Wir Abgeordnete sind auf das Allgemeinwohl, die Gesetze und anderes vereidigt.

(Dr. Christian von Boetticher [CDU]: Sehr richtig!)

Dass Ihnen die Nähe zu dieser klebrigen Lobby nicht einmal peinlich ist! Der Faber reist zum CDU-Parteitag an. Herr Arp und Herr Kubicki sind überall, wo solche Leute sind. Dass Ihnen das nicht einmal peinlich ist, finde ich ziemlich schlimm.

(Lars Harms)

(Zurufe von CDU und FDP)

Dass das Bundesgesetz mit den Abgaben vielleicht geändert wird, begrüße ich sehr, denn die anderen Länder haben ja gar keine andere Möglichkeit, sich gegen Ihre Methode zu wehren, als zu sagen: Dann drehen wir denen wenigstens den Hahn ab, damit sie diesen Quatsch nicht auch noch allein durchziehen können. Das finde ich völlig richtig. Dann landen Sie nämlich auf dem Bauch, wenn das Bundesgesetz entsprechend geändert wird.

(Beifall des Abgeordneten Lars Harms [SSW] - Unruhe)

Ich dachte früher, das Motto „legal-illegal“ - ich zitiere den dritten Punkt nicht, Frau Präsidentin - sei ein Anarchomotto. Dass das neuerdings das Motto der konservativ-liberalen Koalition ist, wundert mich sehr. Sie müssen doch einmal etwas zu dem Thema sagen, dass die Nähe von Online-Poker zur Geldwäsche die direkteste Verbindung ist, die es in Deutschland gibt. Das ist die einfachste Form von Geldwäsche. Das interessiert Sie überhaupt nicht. Es ist schon sehr eigenartig, dass es Ihnen nicht einmal unangenehm ist.
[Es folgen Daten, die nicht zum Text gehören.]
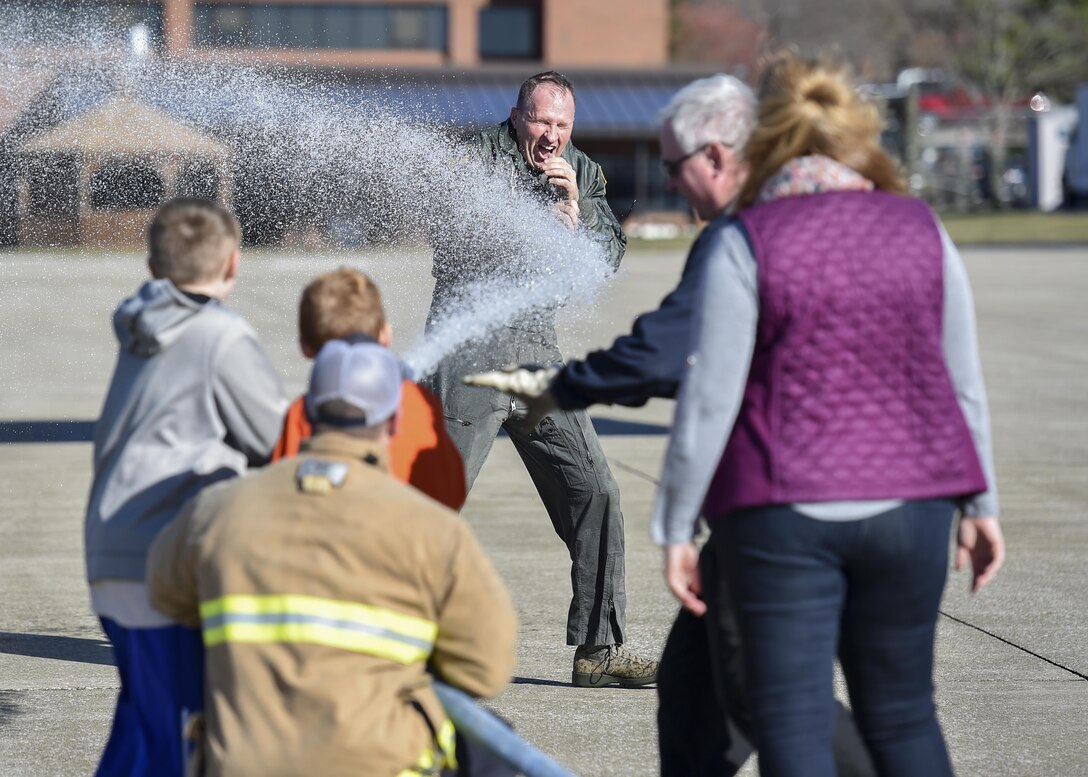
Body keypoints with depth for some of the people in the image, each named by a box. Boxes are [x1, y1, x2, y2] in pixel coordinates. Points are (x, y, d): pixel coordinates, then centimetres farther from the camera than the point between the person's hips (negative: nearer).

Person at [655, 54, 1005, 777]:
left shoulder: (747, 242, -6)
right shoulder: (921, 229, 4)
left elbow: (710, 395, -8)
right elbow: (963, 382, 10)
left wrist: (677, 527, -1)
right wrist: (980, 505, 20)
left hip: (785, 514, -3)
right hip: (909, 503, 4)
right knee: (902, 714, 17)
Sie mögen hier feixen und sagen: Das ziehen wir alles durch.

Wir können über Inhalte durchaus streiten. Das tun wir an vielen Stellen. Wenn wir eine Koalition, eine Landesregierung, die dermaßen unseriös auftritt, nächstes Jahr endlich los sein werden, wird es ein Aufatmen im ganzen Land geben, denn Sie sind uns in erster Linie peinlich mit der Art und Weise, wie Sie das hier machen, statt das zu tun, was man normalerweise macht. Im Übrigen war Wertschöpfung für Konservative früher auch einmal etwas anderes, als das hauptsächlich über Glücksspiel und solche Dinge zu definieren. Auch da haben Sie sich offenbar mächtig verändert.
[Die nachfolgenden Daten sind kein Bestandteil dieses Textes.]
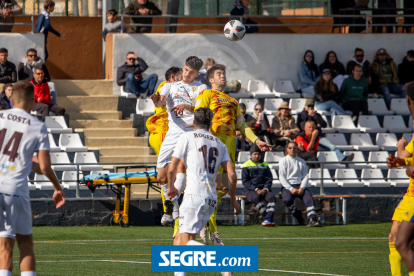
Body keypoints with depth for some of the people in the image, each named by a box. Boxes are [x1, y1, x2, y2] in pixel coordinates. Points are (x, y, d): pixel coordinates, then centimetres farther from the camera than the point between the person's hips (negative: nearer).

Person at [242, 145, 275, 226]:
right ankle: (268, 219, -38)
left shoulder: (265, 165, 19)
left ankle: (268, 219, -39)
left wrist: (265, 189, -9)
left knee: (271, 197, -29)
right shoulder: (246, 166, 7)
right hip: (250, 190, -3)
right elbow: (245, 181, -2)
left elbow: (269, 178, 12)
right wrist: (256, 190, -14)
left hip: (263, 189, 3)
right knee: (256, 198, -37)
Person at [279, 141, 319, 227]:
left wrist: (302, 188, -10)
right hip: (287, 186, -2)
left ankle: (311, 219, -42)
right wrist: (291, 189, -15)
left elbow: (305, 176, 11)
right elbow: (282, 178, -1)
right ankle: (298, 216, -13)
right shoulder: (283, 161, 9)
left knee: (308, 197, -29)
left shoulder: (301, 161, 19)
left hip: (300, 186, 2)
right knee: (287, 199, -35)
Machen Sie nur weiter so! Sie werden erleben, dass wir diese Dinge im nächsten Jahr ändern. Sie finden keine Bundesgenossen, auch wenn Sie uns zehnmal prophezeit haben, sie kämen alle rüber. Weder Herr Seehofer noch Herr McAllister noch irgendjemand anderes kommt zu Ihnen rüber, weil die alle sehen: Einen Rest an Seriosität sollte sich die Politik bewahren. Sie haben die leider aufgegeben.

(Beifall bei SPD und SSW)

Zu einem weiteren Dreiminutenbeitrag erteile ich dem Fraktionsvorsitzenden der FDP-Fraktion, Herrn Abgeordneten Wolfgang Kubicki, das Wort.
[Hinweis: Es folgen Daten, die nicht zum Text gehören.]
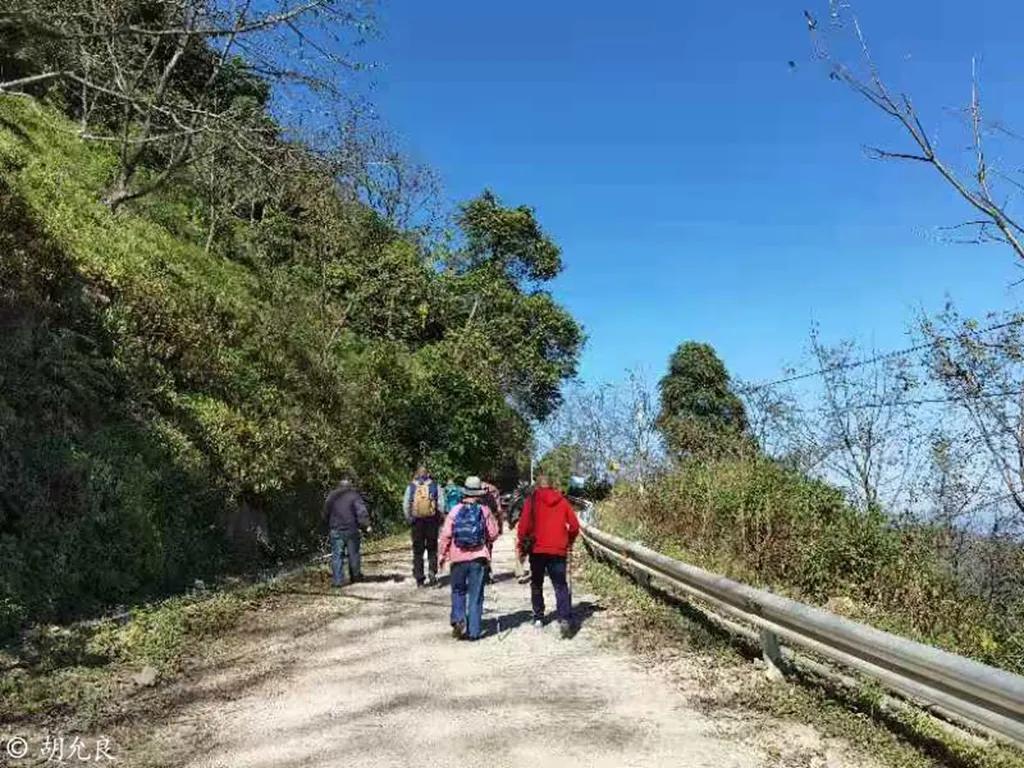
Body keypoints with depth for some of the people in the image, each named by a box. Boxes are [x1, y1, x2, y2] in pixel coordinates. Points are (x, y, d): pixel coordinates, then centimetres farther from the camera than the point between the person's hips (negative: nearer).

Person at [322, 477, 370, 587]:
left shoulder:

Frau Präsidentin! Liebe Kolleginnen und Kollegen! Ich finde, man muss den Kollegen Dr. Stegner häufiger auftreten lassen. Herr Dr. Stegner, wenn die Menschen Sie so sehen, wird Ihnen vielleicht einmal bewusst, warum Ihre eigenen Parteifreunde Sie nicht als Ministerpräsidentenkandidat haben wollten.

(Beifall bei FDP und CDU)

Die Anmaßung, mit der Sie hier auftreten und glauben machen, Sie hätten den moralischen Impetus für sich gepachtet und die anderen seien alle nur böse und schlecht, ist unerträglich - für mich mittlerweile nicht mehr, ich kann Sie ja nicht mehr ernst nehmen - für die Menschen in diesem Land.

22 Länder in Europa haben eine vergleichbare Regelung wie die, die wir in Schleswig-Holstein einführen wollen.

(Dr. Christian von Boetticher [CDU]: So ist es!)

Auch das sind natürlich alles Rechtsbrecher, klebrige Lobbyisten, Leute, die die Menschen ins Elend stürzen wollen. Unser Nachbarland Dänemark hat eine Regelung - von der haben wir sehr viel übernommen -, die der unseren entspricht. Das sind dann ja offensichtlich böse Nachbarn in Europa. Herr Kollege Dr. Stegner und Herr Kollege Harms, ich habe nicht vernommen, dass die Dänen jetzt unter der neuen sozialdemokratischen Regierung auch nur ansatzweise die Absicht hätten, ihr Glücksspielgesetz zu ändern. Das sind offensichtlich böse Menschen, auch Sozialdemokraten können offensichtlich böse Menschen sein, jedenfalls dann, wenn sie in Dänemark regieren.

Als wir angefangen haben, hieß es, es gebe gar nichts bei Sportwetten, das sei ganz schlimm.